高木 いまだ二軍調整中のオースティンは、右肘の手術で開幕後の4月にアメリカに帰国しましたが、「もっと早くやれなかったの?」って感じですよね。大型契約(3年総額8億5000万)を結んだ後にそういうことになると、白けてしまう。

 ソトは4月中旬に復帰してから一生懸命やっていますが、この2人が開幕にいなかったのはやはり痛かった。加えて、1番に固定しようとしていただろう桑原将志の状態も悪く、レギュラーが3、4人くらい抜けているような状態でのスタートでしたから、大輔(三浦大輔監督)もやりくりが大変だったと思いますよ。

 ただ、ここにきてやっと打線がつながるようになりましたし、さらにオースティンが一軍に戻ってきら、すごく嫌な打線になる。後半戦は期待しています。

――チーム防御率はリーグ4位の3.57ですが、開幕当初から徐々に改善し、7月の月間防御率は2.87と安定してきました。

高木 今は大貫晋一が中心で、左では今永昇太、濵口遥大、右では(フェルナンド・)ロメロもよくなってきている。先発陣が試合を作ってくれるので、つながりが出てきた打線とうまくハマれば、勝ちを拾っていけると思います。中継ぎ陣も、(エドウィン・)エスコバー、伊勢大夢、山﨑康晃、そこに差し込む田中健二朗などもいますし、充実してきましたよね。後半戦は"台風の目"になると思います。

――前半戦を5位で終えた巨人は、12球団最速で20勝に到達するなど開幕ダッシュに成功したものの失速。現在は借金5と苦しい状況です。

高木 先発投手陣は、戸郷翔征、菅野智之、(C.C.)メルセデスに加え、山﨑伊織、赤星優志、直江大輔、堀田賢慎といった投手を起用していました。半分が経験豊富な投手で、もう半分が若手という構成で最初は回しましたよね。
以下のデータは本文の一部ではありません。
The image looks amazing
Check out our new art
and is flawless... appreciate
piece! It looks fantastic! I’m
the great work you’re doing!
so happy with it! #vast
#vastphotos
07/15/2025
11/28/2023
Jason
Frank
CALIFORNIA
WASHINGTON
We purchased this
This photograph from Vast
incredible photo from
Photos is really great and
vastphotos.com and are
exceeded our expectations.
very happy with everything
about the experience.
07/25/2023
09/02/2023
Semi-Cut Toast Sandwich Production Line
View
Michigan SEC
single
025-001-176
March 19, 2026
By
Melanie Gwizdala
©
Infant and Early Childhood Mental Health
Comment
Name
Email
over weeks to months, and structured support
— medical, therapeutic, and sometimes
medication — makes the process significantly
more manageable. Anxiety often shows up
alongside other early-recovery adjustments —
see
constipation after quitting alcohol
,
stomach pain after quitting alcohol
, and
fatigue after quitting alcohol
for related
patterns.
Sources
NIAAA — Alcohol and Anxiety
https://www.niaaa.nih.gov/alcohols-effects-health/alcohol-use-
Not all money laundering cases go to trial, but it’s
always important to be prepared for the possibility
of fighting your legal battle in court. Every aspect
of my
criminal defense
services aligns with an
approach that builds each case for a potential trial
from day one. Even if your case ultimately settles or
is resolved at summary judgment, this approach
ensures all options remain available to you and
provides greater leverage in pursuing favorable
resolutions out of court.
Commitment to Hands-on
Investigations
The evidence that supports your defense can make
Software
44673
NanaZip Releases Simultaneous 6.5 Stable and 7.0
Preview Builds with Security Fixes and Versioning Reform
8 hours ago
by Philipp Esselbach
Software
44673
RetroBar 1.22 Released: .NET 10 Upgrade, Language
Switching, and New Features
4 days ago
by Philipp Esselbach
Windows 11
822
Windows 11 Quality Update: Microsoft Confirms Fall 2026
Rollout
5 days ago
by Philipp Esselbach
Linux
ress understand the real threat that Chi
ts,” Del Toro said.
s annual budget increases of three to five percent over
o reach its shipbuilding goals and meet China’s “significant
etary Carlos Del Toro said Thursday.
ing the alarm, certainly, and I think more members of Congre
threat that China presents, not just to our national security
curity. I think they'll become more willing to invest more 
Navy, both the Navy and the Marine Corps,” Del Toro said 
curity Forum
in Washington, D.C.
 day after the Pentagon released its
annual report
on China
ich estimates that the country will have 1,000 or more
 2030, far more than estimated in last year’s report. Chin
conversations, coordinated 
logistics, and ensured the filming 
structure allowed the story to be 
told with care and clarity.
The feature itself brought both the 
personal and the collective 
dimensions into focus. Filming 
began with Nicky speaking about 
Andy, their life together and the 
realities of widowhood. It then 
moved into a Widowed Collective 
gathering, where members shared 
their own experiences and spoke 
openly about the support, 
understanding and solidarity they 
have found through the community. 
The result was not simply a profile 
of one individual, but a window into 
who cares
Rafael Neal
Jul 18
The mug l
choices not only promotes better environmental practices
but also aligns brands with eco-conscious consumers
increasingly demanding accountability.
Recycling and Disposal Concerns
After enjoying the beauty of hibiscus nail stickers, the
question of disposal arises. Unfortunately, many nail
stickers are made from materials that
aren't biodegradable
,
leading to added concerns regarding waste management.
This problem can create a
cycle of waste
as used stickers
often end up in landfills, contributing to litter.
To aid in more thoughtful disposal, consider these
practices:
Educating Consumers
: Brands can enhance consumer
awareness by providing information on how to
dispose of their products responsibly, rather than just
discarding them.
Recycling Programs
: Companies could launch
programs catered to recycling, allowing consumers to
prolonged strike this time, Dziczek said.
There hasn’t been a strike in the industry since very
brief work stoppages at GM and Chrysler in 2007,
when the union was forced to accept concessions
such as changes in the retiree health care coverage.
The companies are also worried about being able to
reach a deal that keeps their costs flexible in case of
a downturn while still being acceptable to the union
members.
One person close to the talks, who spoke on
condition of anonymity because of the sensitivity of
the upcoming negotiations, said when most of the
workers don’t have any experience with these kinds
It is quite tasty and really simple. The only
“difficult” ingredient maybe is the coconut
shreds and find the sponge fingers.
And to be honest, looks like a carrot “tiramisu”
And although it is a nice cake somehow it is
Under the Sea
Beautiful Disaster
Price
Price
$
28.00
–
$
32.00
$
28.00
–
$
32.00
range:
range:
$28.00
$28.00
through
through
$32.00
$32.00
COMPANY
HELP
 序盤に今年初勝利を挙げる若手が何人か出てチームを勢いづけたことは確かですが、その勢いが続かないのは誰もがわかること。実績や経験がない選手が、1年間活躍を続けられることは稀ですから。

 山﨑や堀田などはトミー・ジョン手術も受けていますから球数を制限しますし、そこで中継ぎ陣に負担がかかった。その疲労が一気に出てきた印象です。クローザーの大勢がいなかったらと思うとゾッとしますね。